Prenez votre place, je vais vous informer

              Le temps passe: cinq minutes, dix. On m’appelle. Les passagers sont déjà au courant: l’information négative se propage instantanément! quelqu’un me propose un bonbon, un autre un cachet. Est-ce que mon visage exprime à ce point «ma joie débordante»?

              Une dame à l’entrée de l’appareil parle très vite; d’abord en espagnol, puis en anglais, en catalan… En un mot, ils ne veulent pas garder mon Masik pour 24 heures.

              Je regarde le comandant. Il dit:

               – Oui, oui, d’accord! A condition que vous prenez toute responsabilité. Par écrit.

              Je réfléchis… Il faut dire que mon chien a l’habitude de se promener pendant une heure quand il fait moins vingt… En soute il fait moins cinq. Mais pendant quatre heures ! Mais immobile dans sa cage ! Dans ma tête, comme un marteau, une seule phrase : c’est à vous de prendre la décision, c’est à vous… c’est à vous…

              J’ai une maladie professionnelle… Vous savez, chez les mineurs il y en a une – à la fin de leur carrière leur mains tremblent. C’est la peur. Ma peur à moi s’appelle l’improbabilité. Depuis vingt ans je beigne d’une façon professionnelle dans toutes sortes de situations de crise où tout est improbable! Suite à la décision brillante et rapide à la «maréchal Joukov» le projet peut échouer.

              Je ne bouge pas, je suis bloqué.

              Le nombre des cachets qu’on me propose augmente. Par contre les bonbons se font rares. Enfin le représentant de l’«Aéroflot» arrive. Il est Espagnol. Il n’autorise pas de transporter le chien dans une soute non chauffée. Chapeau! Voici une grande nouvelle pour lui! Sachant que c’est lui en personne qui avait remplacé un avion par un autre il y a deux heures seulement. Il devait savoir qu’il y avait un chien!

               -Je vais vous mettre dans un avion sur Moscou qui part dans trois heures. Je vous accompagne au contrôle de passeports.

               -Avec mon chien?

               -Votre chien sera déchargé, votre valise aussi!

               -Et mon chien arrivera avec moi à Saint-Pétersbourg? (Je l’ai dit avec sarcasme, genre «C’est pas vrai!»)

               -Si, a répondu le représentant après une courte hésitation,- à minuit vous serez chez vous.

 

              En gros, ça leur a pris deux heures – à se renseigner, à chercher un vol depuis Moscou, à re-enregistrer… Les mêmes personnes qui venaient de m’enregistrer, de peser la valise, d’émettre la carte d’enregistrement avec le coupon de bagages. Ensuite il a fallu passer une heure dans la queue au contrôle des passeports et de sécurité. A Moscou j’ai du traverser tout l’aéroport en courant, comme quoi j’étais en sueur en arrivant à l’embarquement. Dans les toilettes pas moyen de me sécher les cheveux – le séchoir ne fonctionnait pas…

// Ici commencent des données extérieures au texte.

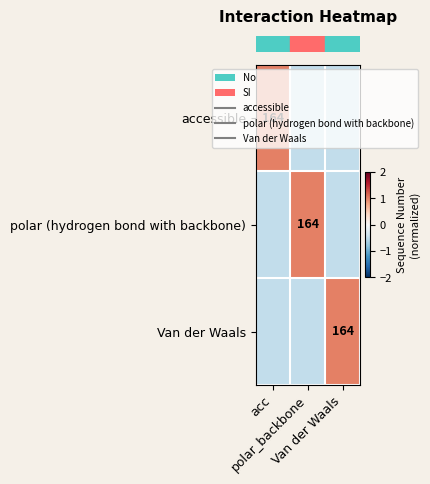

Count the number of categories in the chart.

3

              Une fois à bord, presque malade d’inquiétude, j’enquière l’hôtesse:

              -Fait-il chaud en soute?

              On me regarde comme un idiot…

              -Est-ce que mon petit chien est là?

              -Passez, Monsieur! Plus tard! Toutes les questions plus tard! quel petit chien?

               -Qu’importe! Le mien!!

«Surtout ne pas m’emporter! Sinon ils vont me vider, la Douma vient de voter une nouvelle loi!»

              Comme quoi, j’ai voyagé sans savoir si Masik était avec moi ou s’il était perdu – comme à l’aller: quand j’étais venu à Barcelone je cherchais sa cage une bonne heure avant de la trouver tout près de la sortie: n’importe qui aurait pu l’embarquer!

 

xxx

 

              Juste avant l’atterrissage l’hôtesse a demandé en souriant:

               -Etes-vous contents du vol? Tout a été bien?

              -On n’est pas encore arrivés, Mademoiselle, — mes voisins, deux moujiks baraqués, ont répondu sans prendre soin de politesse.

               Quant à moi, j’ai dit tout doucement, sans espoir d’avoir une réponse: «Pensez-vous que mon petit chien est avec nous?»

              Silence. Le vide abyssal. Seul le bruit sec de la trappe du train d’atterrissage et le flux des phrases habituelles et indéchiffrables du haut-parleur.